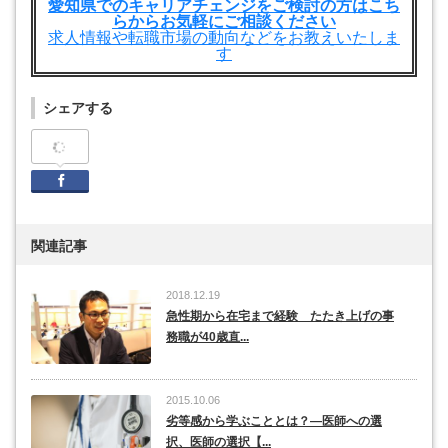
愛知県でのキャリアチェンジをご検討の方はこち
らからお気軽にご相談ください‎
求人情報や転職市場の動向などをお教えいたしま
す
シェアする
Facebook
関連記事
2018.12.19
急性期から在宅まで経験 たたき上げの事
務職が40歳直...
2015.10.06
劣等感から学ぶこととは？―医師への選
択、医師の選択【...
● ● ● ● ● ● ●
■ **WRITTEN TASK**:
Could you give again exactly the lines from the line containing "求人情報や転職市場の動向などをお教えいたしま" through the final line of the data above, and no others?

■ **RESULT OF THE EXERCISE**:
求人情報や転職市場の動向などをお教えいたしま
す
シェアする
Facebook
関連記事
2018.12.19
急性期から在宅まで経験 たたき上げの事
務職が40歳直...
2015.10.06
劣等感から学ぶこととは？―医師への選
択、医師の選択【...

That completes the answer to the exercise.